Energy & Fuels, Vol.26, No.5, 2883-2890, 2012
Study of Bitumen Liberation from Oil Sands Ores by Online Visualization
A novel visualization cell was designed to study the kinetics of bitumen liberation from oil sands. This novel visualization cell allows for direct observation of bitumen recession from sand grains in real time under various experimental conditions, thereby providing a better understanding of bitumen liberation and the critical role of process conditions in bitumen extraction from oil sands ores. Although direct recession of bitumen from sand grains is found to be the primary mechanism of bitumen liberation, the presence of entrained air in oil sands ores greatly enhances bitumen liberation via bitumen spreading over air bubbles. Imaging analysis of the recorded real-time bitumen liberation process allowed for quantitative analysis of bitumen liberation kinetics. A rapid bitumen recession and, consequently, high bitumen recovery were observed for a good processing ore, in contrast to a slower bitumen liberation and lower bitumen recovery for a high-fines ore, which was considered to be a poor processing ore. The weathering (aging) of good processing ore was found to significantly reduce bitumen liberation kinetics, leading to a lower bitumen recovery, even though the bitumen content and solids composition of the ore remained the same. These findings confirmed the critical role of bitumen liberation in bitumen extraction.
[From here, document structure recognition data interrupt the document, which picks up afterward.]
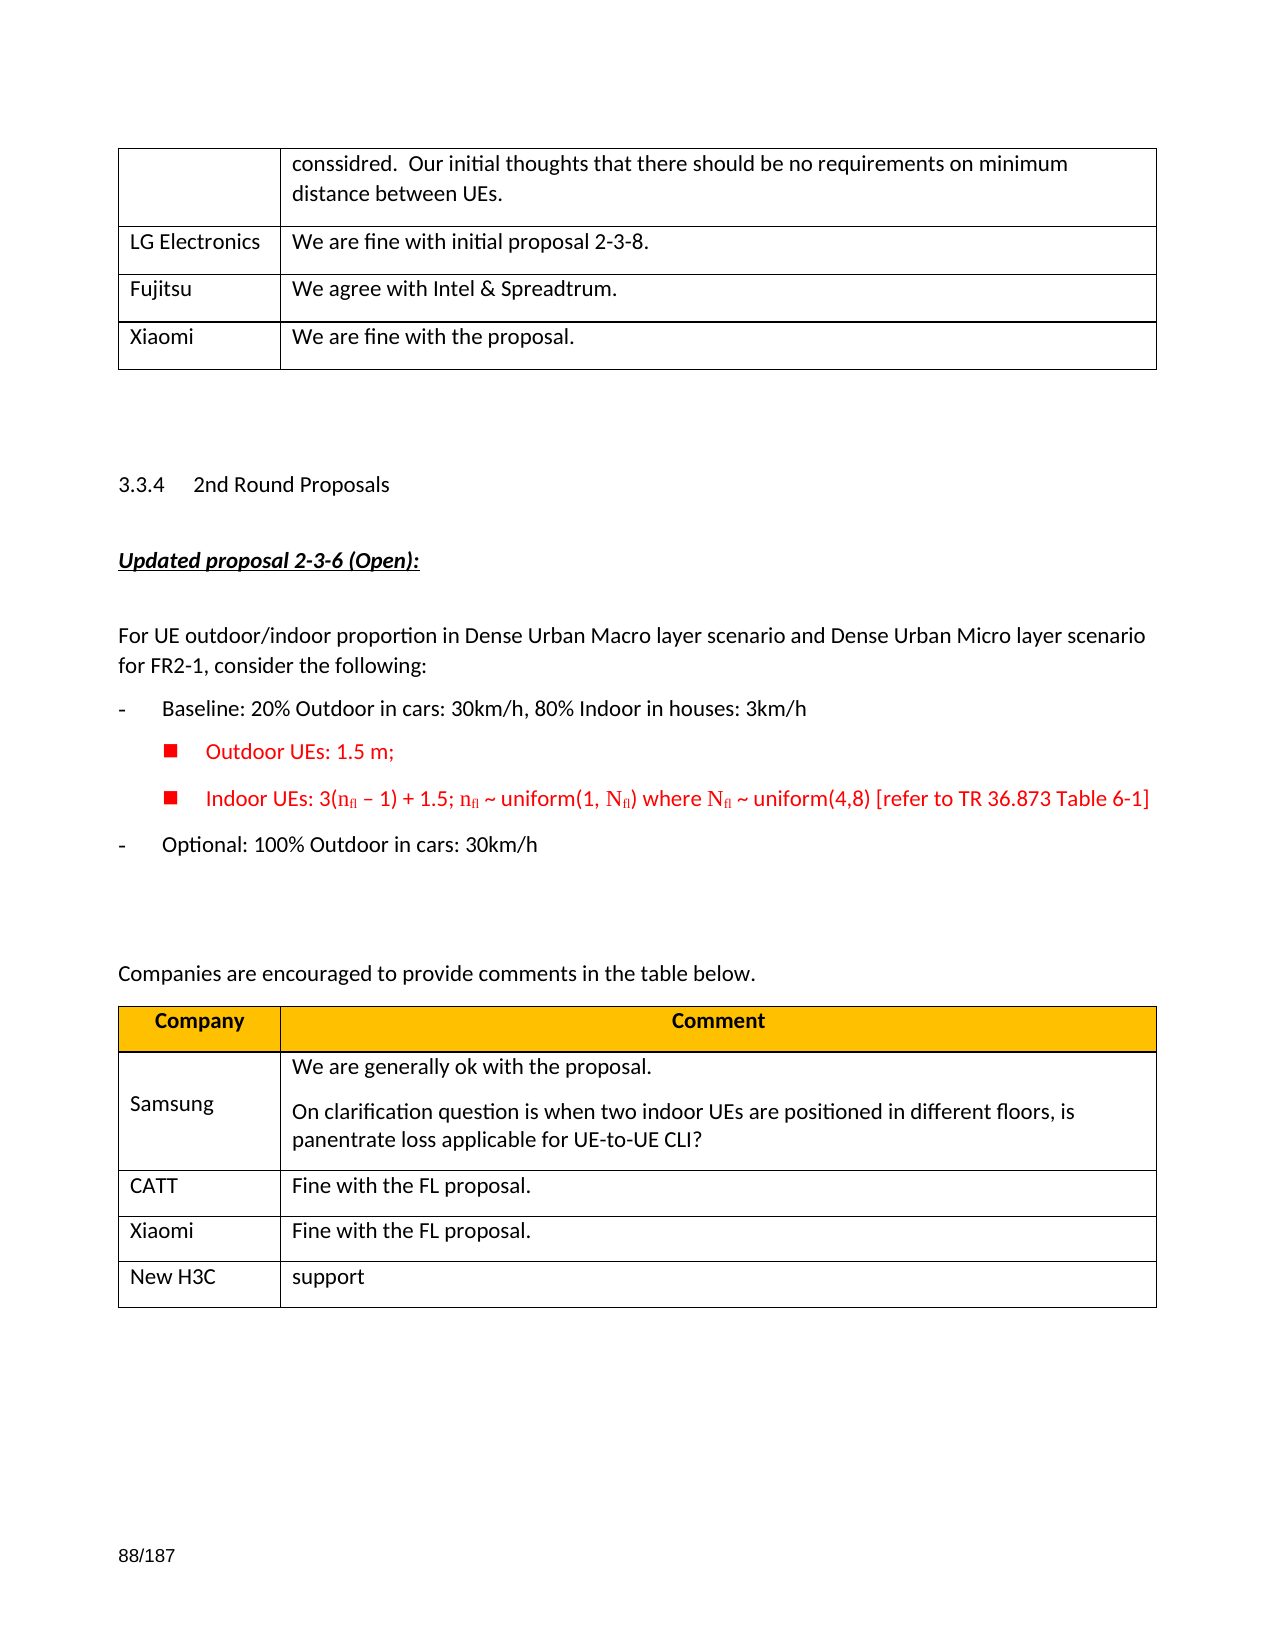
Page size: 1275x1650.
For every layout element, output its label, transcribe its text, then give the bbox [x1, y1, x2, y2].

table_cell We are generally ok with the proposal. On clarification question is when two indoor UEs are positioned in different floors, is panentrate loss applicable for UE-to-UE CLI? [281, 1053, 1156, 1170]
text For UE outdoor/indoor proportion in Dense Urban Macro layer scenario and Dense Urban Micro layer scenario for FR2-1, consider the following: [118, 621, 1157, 679]
table_cell New H3C [119, 1262, 280, 1307]
text Companies are encouraged to provide comments in the table below. [118, 959, 1157, 987]
list Outdoor UEs: 1.5 m; [162, 737, 1157, 765]
table_cell QC [119, 149, 280, 226]
table_cell We agree with Intel & Spreadtrum. [281, 275, 1156, 321]
list Optional: 100% Outdoor in cars: 30km/h [118, 831, 1157, 859]
subtitle Updated proposal 2-3-6 (Open): [118, 546, 1157, 574]
table_cell Samsung [119, 1053, 280, 1170]
table_cell Fujitsu [119, 275, 280, 321]
table_cell Xiaomi [119, 1217, 280, 1261]
list Indoor UEs: 3(nfl – 1) + 1.5; nfl ~ uniform(1, Nfl) where Nfl ~ uniform(4,8) [refer to TR 36.873 Table 6-1] [162, 784, 1157, 812]
table_cell support [281, 1262, 1156, 1307]
table_cell We are fine with initial proposal 2-3-8. [281, 227, 1156, 273]
table_header Company [119, 1007, 280, 1051]
table_cell Xiaomi [119, 323, 280, 369]
table_cell LG Electronics [119, 227, 280, 273]
subtitle 2nd Round Proposals [118, 470, 1157, 498]
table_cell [281, 149, 1156, 226]
table_cell CATT [119, 1171, 280, 1216]
table_cell Fine with the FL proposal. [281, 1217, 1156, 1261]
table_header Comment [281, 1007, 1156, 1051]
list Baseline: 20% Outdoor in cars: 30km/h, 80% Indoor in houses: 3km/h [118, 694, 1157, 722]
table_cell We are fine with the proposal. [281, 323, 1156, 369]
table_cell Fine with the FL proposal. [281, 1171, 1156, 1216]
Increasing the process water temperature was found to increase significantly bitumen liberation kinetics and led to a higher degree of bitumen liberation. While high pH facilitated bitumen liberation, the presence of excessive salts (16 000 ppm sodium) was found to be detrimental to bitumen liberation, in particular at high pH. The bitumen liberation study using this novel visualization cell was extremely valuable for identifying and understanding critical operating parameters that control bitumen liberation and, hence, ore processability, providing a scientific basis for designing breakthrough technology to improve processability of oil sands ores and reducing the environmental impact of oil sands development.